## Work item:
Could you print all of the data below again, exactly?

[Dataset entries]

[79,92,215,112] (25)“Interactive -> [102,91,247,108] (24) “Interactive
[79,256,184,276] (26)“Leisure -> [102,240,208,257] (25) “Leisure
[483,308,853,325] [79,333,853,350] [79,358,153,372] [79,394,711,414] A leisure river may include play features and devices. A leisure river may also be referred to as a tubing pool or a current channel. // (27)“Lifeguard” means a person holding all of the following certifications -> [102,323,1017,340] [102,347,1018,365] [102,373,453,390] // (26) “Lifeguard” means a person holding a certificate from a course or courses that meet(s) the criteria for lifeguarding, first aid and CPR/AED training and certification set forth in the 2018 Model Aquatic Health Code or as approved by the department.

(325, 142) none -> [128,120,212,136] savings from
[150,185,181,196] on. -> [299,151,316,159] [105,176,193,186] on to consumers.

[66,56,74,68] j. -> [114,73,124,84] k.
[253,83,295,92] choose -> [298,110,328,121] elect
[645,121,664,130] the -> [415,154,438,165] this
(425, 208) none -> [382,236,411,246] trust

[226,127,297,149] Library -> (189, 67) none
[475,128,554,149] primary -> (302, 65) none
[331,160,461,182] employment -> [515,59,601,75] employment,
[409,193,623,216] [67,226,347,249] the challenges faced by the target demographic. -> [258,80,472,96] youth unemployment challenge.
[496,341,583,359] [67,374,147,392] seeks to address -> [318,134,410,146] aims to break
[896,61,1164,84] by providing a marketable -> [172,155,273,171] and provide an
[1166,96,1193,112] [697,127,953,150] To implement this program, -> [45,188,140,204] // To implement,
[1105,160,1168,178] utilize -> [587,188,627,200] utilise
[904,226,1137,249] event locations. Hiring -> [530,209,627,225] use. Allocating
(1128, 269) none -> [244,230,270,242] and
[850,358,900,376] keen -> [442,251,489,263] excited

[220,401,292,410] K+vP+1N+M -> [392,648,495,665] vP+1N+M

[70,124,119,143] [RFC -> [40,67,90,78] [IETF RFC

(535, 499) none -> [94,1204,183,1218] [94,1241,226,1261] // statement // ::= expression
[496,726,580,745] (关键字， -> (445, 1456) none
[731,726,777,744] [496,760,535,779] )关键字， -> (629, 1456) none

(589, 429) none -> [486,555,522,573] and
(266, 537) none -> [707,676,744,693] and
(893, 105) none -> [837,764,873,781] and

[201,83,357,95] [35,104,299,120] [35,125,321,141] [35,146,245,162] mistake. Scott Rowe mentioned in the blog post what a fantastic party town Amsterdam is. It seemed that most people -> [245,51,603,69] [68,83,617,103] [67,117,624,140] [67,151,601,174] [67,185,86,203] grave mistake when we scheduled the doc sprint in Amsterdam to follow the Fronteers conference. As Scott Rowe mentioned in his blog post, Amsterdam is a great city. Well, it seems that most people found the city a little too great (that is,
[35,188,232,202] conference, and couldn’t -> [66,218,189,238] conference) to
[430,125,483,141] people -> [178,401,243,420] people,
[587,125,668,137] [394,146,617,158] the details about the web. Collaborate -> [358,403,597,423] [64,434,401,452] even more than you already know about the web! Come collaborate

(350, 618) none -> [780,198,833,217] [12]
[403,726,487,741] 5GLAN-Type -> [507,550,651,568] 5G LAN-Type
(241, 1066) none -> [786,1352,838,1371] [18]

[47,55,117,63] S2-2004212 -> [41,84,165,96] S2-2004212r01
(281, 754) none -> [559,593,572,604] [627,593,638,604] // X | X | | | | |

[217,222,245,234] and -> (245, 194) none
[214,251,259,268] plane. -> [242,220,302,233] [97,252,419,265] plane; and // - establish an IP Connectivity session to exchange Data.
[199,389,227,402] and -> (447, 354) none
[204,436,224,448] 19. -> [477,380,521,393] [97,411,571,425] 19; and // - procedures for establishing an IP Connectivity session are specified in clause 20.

## Answer area:
[79,92,215,112] (25)“Interactive -> [102,91,247,108] (24) “Interactive
[79,256,184,276] (26)“Leisure -> [102,240,208,257] (25) “Leisure
[483,308,853,325] [79,333,853,350] [79,358,153,372] [79,394,711,414] A leisure river may include play features and devices. A leisure river may also be referred to as a tubing pool or a current channel. // (27)“Lifeguard” means a person holding all of the following certifications -> [102,323,1017,340] [102,347,1018,365] [102,373,453,390] // (26) “Lifeguard” means a person holding a certificate from a course or courses that meet(s) the criteria for lifeguarding, first aid and CPR/AED training and certification set forth in the 2018 Model Aquatic Health Code or as approved by the department.

(325, 142) none -> [128,120,212,136] savings from
[150,185,181,196] on. -> [299,151,316,159] [105,176,193,186] on to consumers.

[66,56,74,68] j. -> [114,73,124,84] k.
[253,83,295,92] choose -> [298,110,328,121] elect
[645,121,664,130] the -> [415,154,438,165] this
(425, 208) none -> [382,236,411,246] trust

[226,127,297,149] Library -> (189, 67) none
[475,128,554,149] primary -> (302, 65) none
[331,160,461,182] employment -> [515,59,601,75] employment,
[409,193,623,216] [67,226,347,249] the challenges faced by the target demographic. -> [258,80,472,96] youth unemployment challenge.
[496,341,583,359] [67,374,147,392] seeks to address -> [318,134,410,146] aims to break
[896,61,1164,84] by providing a marketable -> [172,155,273,171] and provide an
[1166,96,1193,112] [697,127,953,150] To implement this program, -> [45,188,140,204] // To implement,
[1105,160,1168,178] utilize -> [587,188,627,200] utilise
[904,226,1137,249] event locations. Hiring -> [530,209,627,225] use. Allocating
(1128, 269) none -> [244,230,270,242] and
[850,358,900,376] keen -> [442,251,489,263] excited

[220,401,292,410] K+vP+1N+M -> [392,648,495,665] vP+1N+M

[70,124,119,143] [RFC -> [40,67,90,78] [IETF RFC

(535, 499) none -> [94,1204,183,1218] [94,1241,226,1261] // statement // ::= expression
[496,726,580,745] (关键字， -> (445, 1456) none
[731,726,777,744] [496,760,535,779] )关键字， -> (629, 1456) none

(589, 429) none -> [486,555,522,573] and
(266, 537) none -> [707,676,744,693] and
(893, 105) none -> [837,764,873,781] and

[201,83,357,95] [35,104,299,120] [35,125,321,141] [35,146,245,162] mistake. Scott Rowe mentioned in the blog post what a fantastic party town Amsterdam is. It seemed that most people -> [245,51,603,69] [68,83,617,103] [67,117,624,140] [67,151,601,174] [67,185,86,203] grave mistake when we scheduled the doc sprint in Amsterdam to follow the Fronteers conference. As Scott Rowe mentioned in his blog post, Amsterdam is a great city. Well, it seems that most people found the city a little too great (that is,
[35,188,232,202] conference, and couldn’t -> [66,218,189,238] conference) to
[430,125,483,141] people -> [178,401,243,420] people,
[587,125,668,137] [394,146,617,158] the details about the web. Collaborate -> [358,403,597,423] [64,434,401,452] even more than you already know about the web! Come collaborate

(350, 618) none -> [780,198,833,217] [12]
[403,726,487,741] 5GLAN-Type -> [507,550,651,568] 5G LAN-Type
(241, 1066) none -> [786,1352,838,1371] [18]

[47,55,117,63] S2-2004212 -> [41,84,165,96] S2-2004212r01
(281, 754) none -> [559,593,572,604] [627,593,638,604] // X | X | | | | |

[217,222,245,234] and -> (245, 194) none
[214,251,259,268] plane. -> [242,220,302,233] [97,252,419,265] plane; and // - establish an IP Connectivity session to exchange Data.
[199,389,227,402] and -> (447, 354) none
[204,436,224,448] 19. -> [477,380,521,393] [97,411,571,425] 19; and // - procedures for establishing an IP Connectivity session are specified in clause 20.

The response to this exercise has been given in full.